Danai Thomaidis

Mary Seeger O’Boyle Postdoctoral Fellow, 2022-2023 to 2023-2024

  • DegreePh.D., Art History, Venice & Fribourg University, 2021
    Dissertation
    The Life of Icons in Venice (13th-17th centuries)
    Research Project
    Entering the Venetian Casa: Byzantine Icons as Mirrors of Renaissance Visual Art (15th-17th centuries)
Contact Info

Danai Thomaidis is a Byzantine Art Historian specializing in the reception of Byzantine art, specifically icons, in the West. Her research interests focus on icon production and display in Venice and the Venetian Stato da Mar and on the relationship between domestic and public sphere in shaping religious identities. Further research interests include: cross-cultural interactions in the Mediterranean, Marian cult, Venetian colonialism in the Levant and its artistic production, sacred landscapes, the reception of Byzantium in modern times, art production in Venetian ruled Crete, Byzantine religious feasts and processions and the cultural physiognomy of Byzantine artifacts. Danai received her degrees from the Statale University of Milan (BA) and the Ca’ Foscari University of Venice (MA). She holds a Ph.D. in Art History from the University of Venice and the University of Fribourg, Switzerland. Her research has been supported by generous funding from the Leventis Foundation and the Swiss State Secretariat for Training, Research and Innovation (SEFRI). She has published articles in peer reviewed academic journals and has participated in international conferences. Before coming to Princeton Danai was a Postdoctoral fellow at the Stavros Niarchos Foundation Centre for Hellenic Studies at Simon Fraser University in Vancouver. Her current book project, The Life of Icons in Venice, investigates the production, introduction, cult and display of icons in Venice, both in domestic and public urban spaces. It also presents the first complete catalogue of Greek icons displayed in Venetian churches. Using a range of evidence, the book offers a history of icon perception in Venice and the Venetian Levant.

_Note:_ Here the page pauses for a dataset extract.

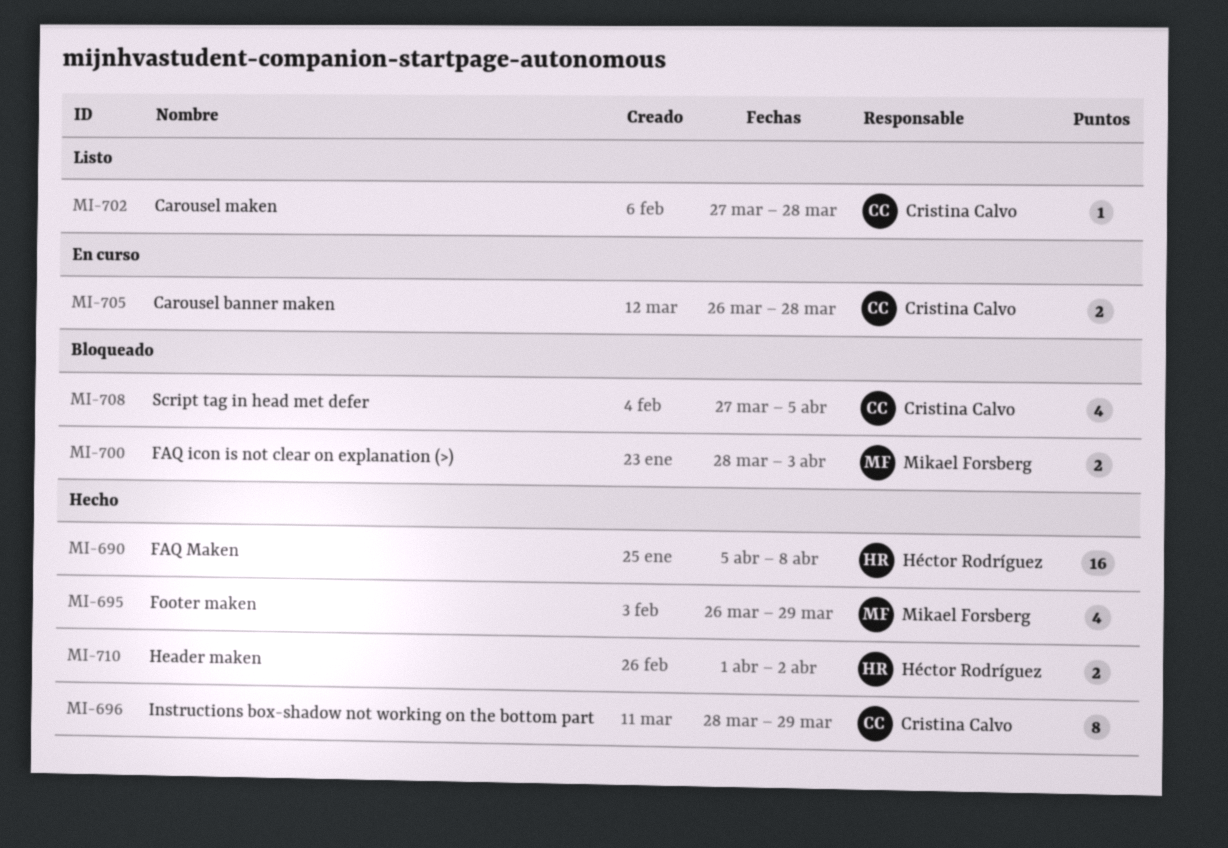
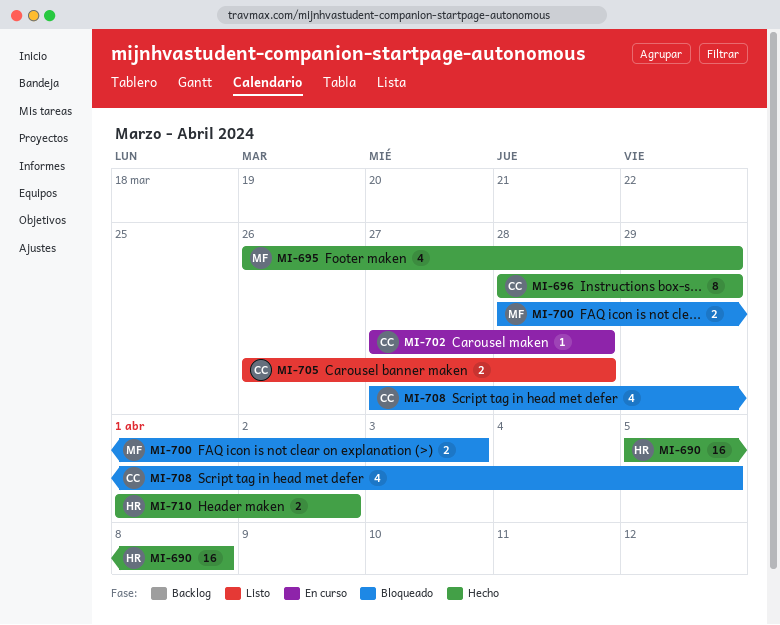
MI-702, status: Listo -> En curso
MI-705, status: En curso -> Listo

About the Research Project

Entering the Venetian Casa: Byzantine Icons as Mirrors of Renaissance Visual Art (15th-17th centuries)

This project investigates the recreation of Renaissance paintings through the use of a combination of Byzantine icons and other paintings in Venice during the 15th -17th centuries. The aim is to analyze the tendency to reproduce, by means of private and personalized icon display, the contemporary paintings that Venetians would have viewed in the city’s churches. The project’s focus is mainly on church altars representing Charity acts, on paintings of Virtues and Vices and on representations of humanistic values. Comparing these iconographies with the assemblages of icons and paintings reported in the wills and inventories of the period under consideration, it is possible to identify similar iconographic patterns. For example, during the 15th century, some altarpieces began to represent the Virgin on a landscape background, including donor portraits. During the same period Venetians recreated similar iconographic assemblages in their private houses by hanging icons of the Virgin, landscape paintings and donor portraits in the same room. The results of such an enquiry will contribute to the general understanding of the perception and projection of the self in a more diachronic and cross-cultural perspective, of the pivotal role of display in social interactions and of the political and cultural impact of Byzantine icons in the West.